When naming files, I often use the current ISO formatted date at the beginning. For example, if today is May 30, 2021, I would name a file something like: 2021-05-30_my_file.txt.

Having the date in an ISO format like this means that the files can be easily sorted by time. This works because the date format goes from largest time interval (year) to smallest (day) from left to right.

The only issue with this is that it is often annoying to type this in manually.

I have solved this issue in different ways in the past. I’ve used custom keyboard macros from specialty keyboards, I’ve used AutoHotkey, but I wanted something more native, especially when the in the shell, which I most often am.

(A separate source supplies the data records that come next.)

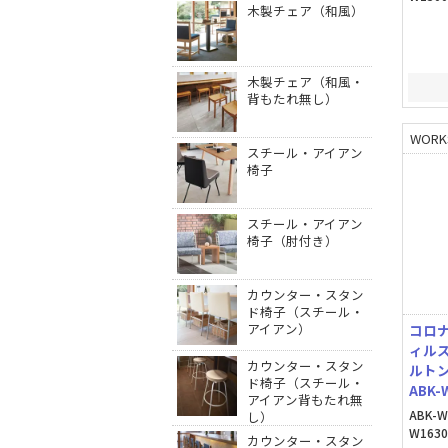
木製チェア（和風）
木製チェア（和風・
背もたれ無し）
WORK
スチール・アイアン
椅子
スチール・アイアン
椅子（肘付き）
カウンター・スタン
ド椅子（スチール・
アイアン）
コロ
ィル
カウンター・スタン
ルト
ド椅子（スチール・
ABK-
アイアン背もたれ無
ABK-W
し）
W1630
カウンター・スタン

Fortunately, for the fish shell, I can easily bind the insertion of any text to a keyboard shortcut.

The way this is done is with the commandline built-in command. This command allows you to modify the current command line buffer contents however you please.

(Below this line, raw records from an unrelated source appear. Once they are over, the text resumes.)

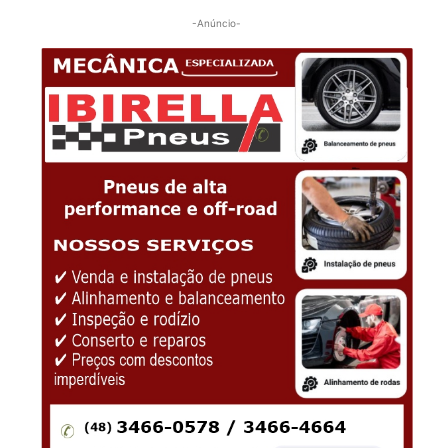
-Anúncio-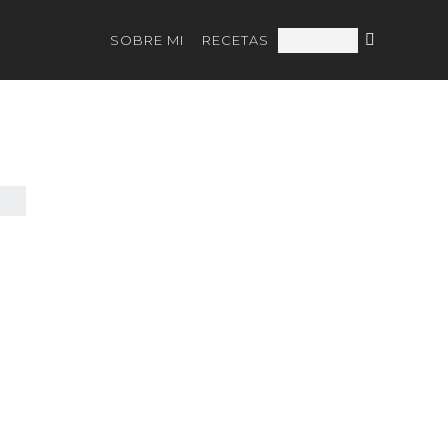
SOBRE MI
RECETAS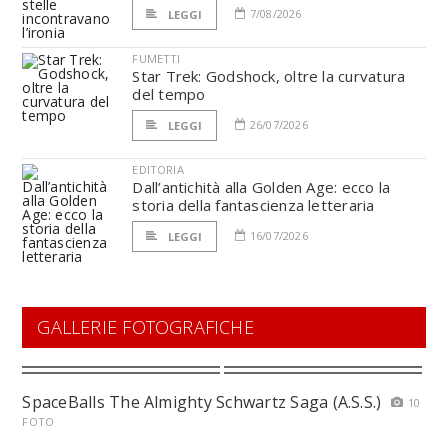
7/08/2026
LEGGI
FUMETTI
Star Trek: Godshock, oltre la curvatura
del tempo
26/07/2026
LEGGI
EDITORIA
Dall’antichità alla Golden Age: ecco la
storia della fantascienza letteraria
16/07/2026
LEGGI
GALLERIE FOTOGRAFICHE
SpaceBalls The Almighty Schwartz Saga (A.S.S.)
10
FOTO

The way this is often used is within a fish function, one that you bind to a keystroke. For this example, what I want to do is insert the output of the command:

date '+%Y-%m-%d'

to my current cursor position.

All this takes is four lines of code.

function add_date
    commandline -i (date '+%Y-%m-%d')
end

bind \ed add_date

The bind \ed portion is binding this to ALT-d. Every terminal is its own little snowflake and so if you are binding a command to something in fish using the CTRL, ALT, WINDOWS, CMD, META, etc. key, I encourage you to use the command fish_key_reader to check what key sequence your shell is actually receiving from your terminal emulator.

I’m sure there are some analogous methods to do something similar in other shells like bash, but fish makes it quite simple.